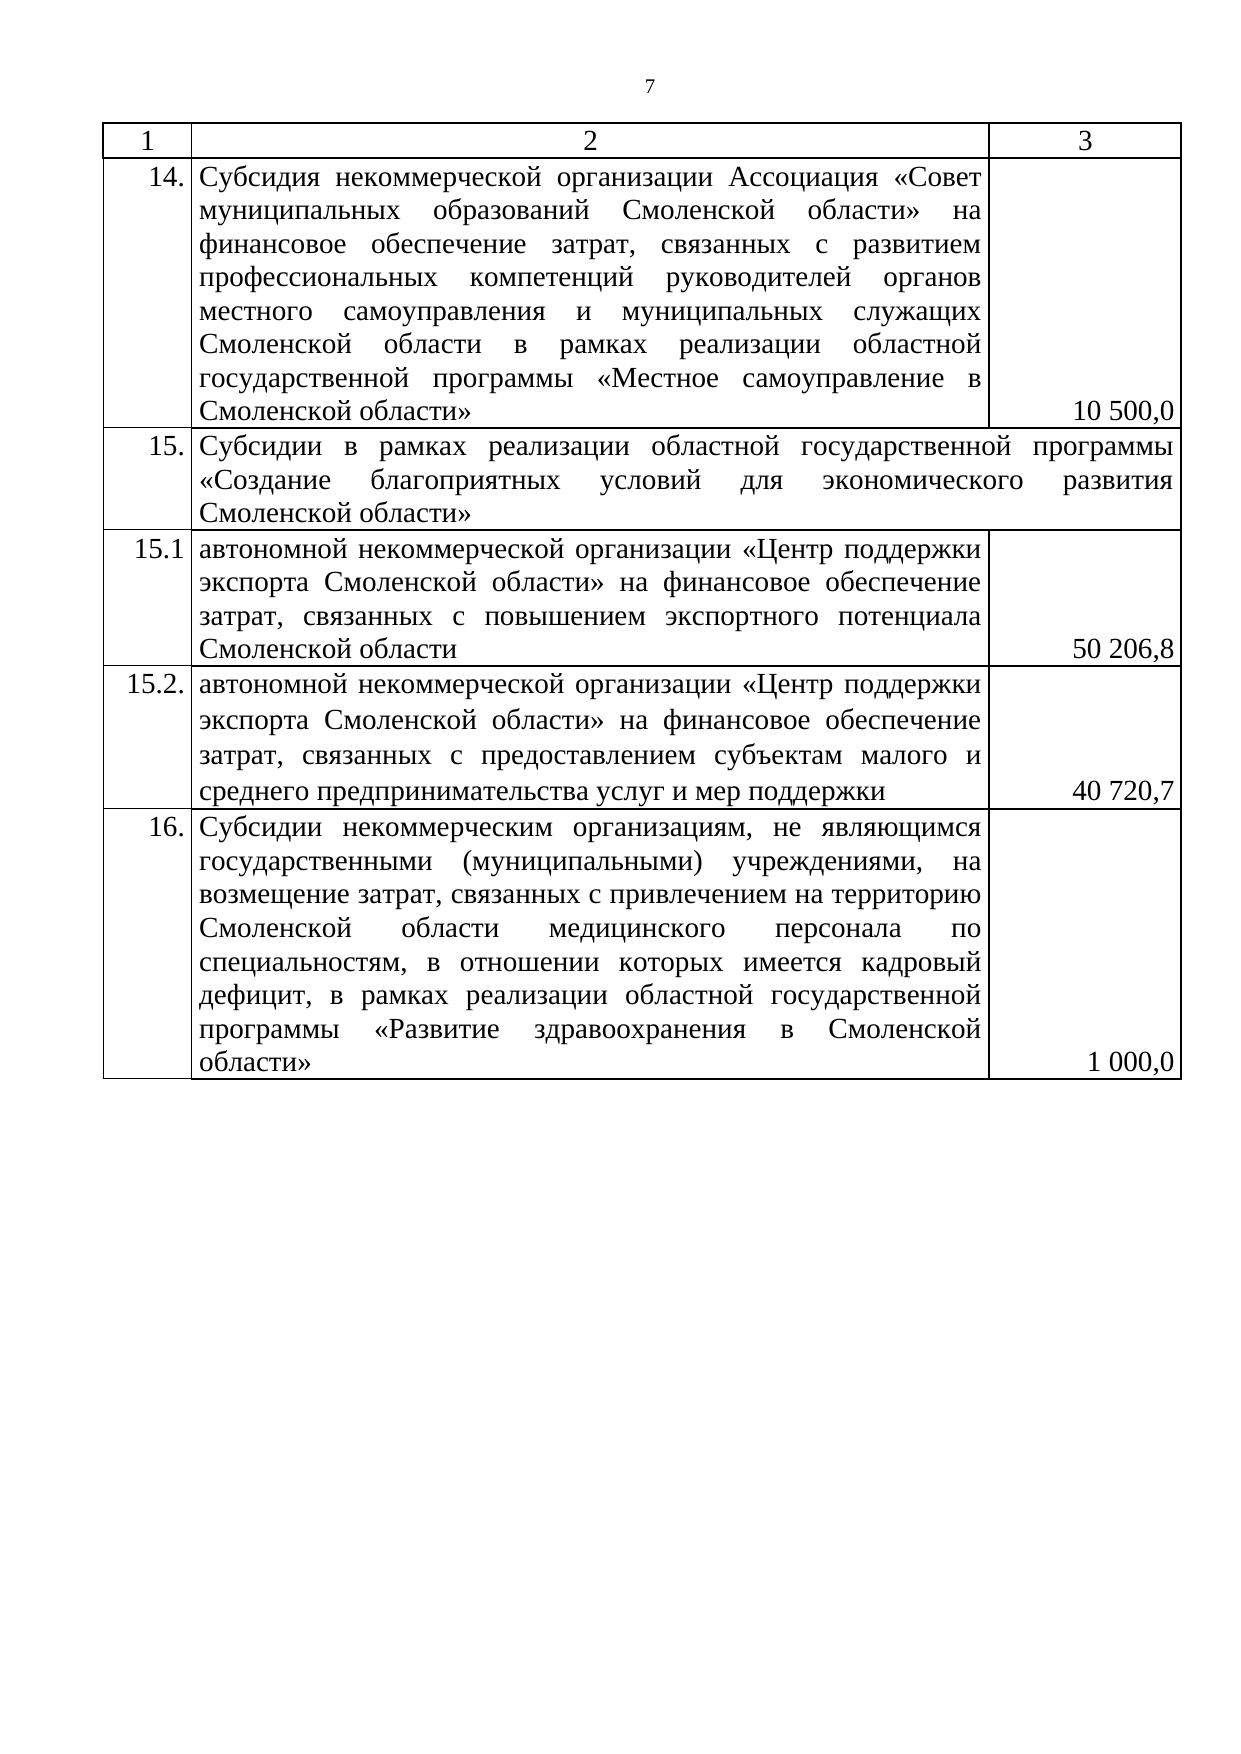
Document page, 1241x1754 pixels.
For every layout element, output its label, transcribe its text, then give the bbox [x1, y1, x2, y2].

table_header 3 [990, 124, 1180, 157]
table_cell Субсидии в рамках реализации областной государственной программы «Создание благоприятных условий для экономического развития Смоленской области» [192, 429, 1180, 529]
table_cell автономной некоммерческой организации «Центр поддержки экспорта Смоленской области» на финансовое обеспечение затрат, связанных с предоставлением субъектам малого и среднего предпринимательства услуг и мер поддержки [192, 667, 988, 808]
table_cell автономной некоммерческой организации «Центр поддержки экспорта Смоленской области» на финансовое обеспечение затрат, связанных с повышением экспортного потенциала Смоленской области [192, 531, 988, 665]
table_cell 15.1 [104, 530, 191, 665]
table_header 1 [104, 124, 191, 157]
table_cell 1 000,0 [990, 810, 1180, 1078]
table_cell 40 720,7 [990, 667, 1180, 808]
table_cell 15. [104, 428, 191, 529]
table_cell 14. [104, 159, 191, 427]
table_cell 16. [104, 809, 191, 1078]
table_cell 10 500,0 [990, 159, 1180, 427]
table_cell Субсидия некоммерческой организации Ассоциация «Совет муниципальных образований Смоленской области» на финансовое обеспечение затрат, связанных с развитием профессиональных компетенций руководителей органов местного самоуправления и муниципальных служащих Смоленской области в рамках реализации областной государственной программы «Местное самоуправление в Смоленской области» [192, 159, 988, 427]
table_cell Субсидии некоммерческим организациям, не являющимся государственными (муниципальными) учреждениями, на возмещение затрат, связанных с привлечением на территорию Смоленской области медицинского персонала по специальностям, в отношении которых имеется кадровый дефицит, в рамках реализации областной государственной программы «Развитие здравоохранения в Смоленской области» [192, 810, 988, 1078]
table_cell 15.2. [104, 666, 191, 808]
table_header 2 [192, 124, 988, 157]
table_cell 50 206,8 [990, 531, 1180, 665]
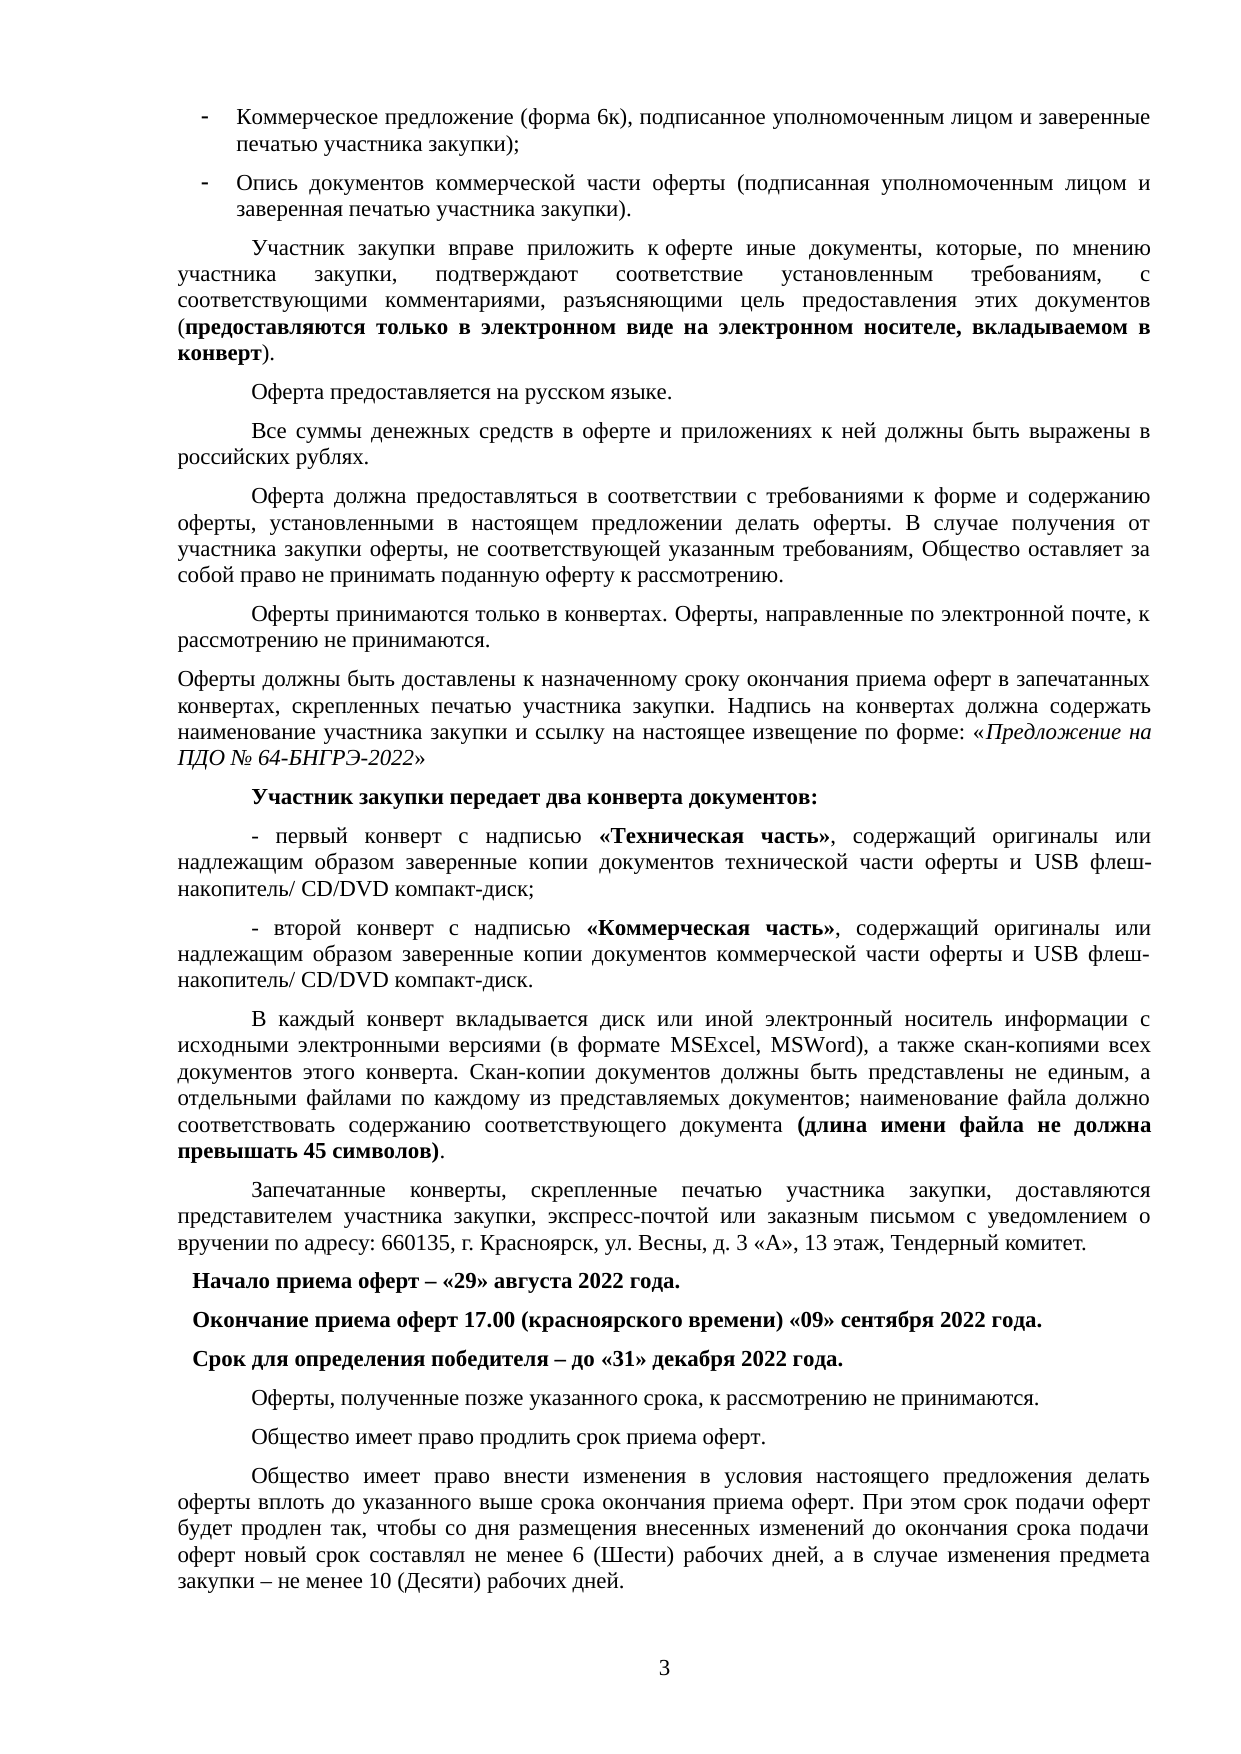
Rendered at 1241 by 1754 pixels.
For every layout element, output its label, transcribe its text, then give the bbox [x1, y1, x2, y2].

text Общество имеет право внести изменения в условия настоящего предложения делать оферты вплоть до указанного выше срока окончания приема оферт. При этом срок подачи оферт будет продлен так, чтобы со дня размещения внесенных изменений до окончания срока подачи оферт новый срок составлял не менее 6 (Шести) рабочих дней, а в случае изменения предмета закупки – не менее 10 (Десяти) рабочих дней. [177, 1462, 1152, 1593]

==========

- _Request_: Wherever a line in the data above contains the word "pixels", copy that line.

- _Response_:
Document page, 1241x1754 pixels.
Rendered at 1241 by 1754 pixels.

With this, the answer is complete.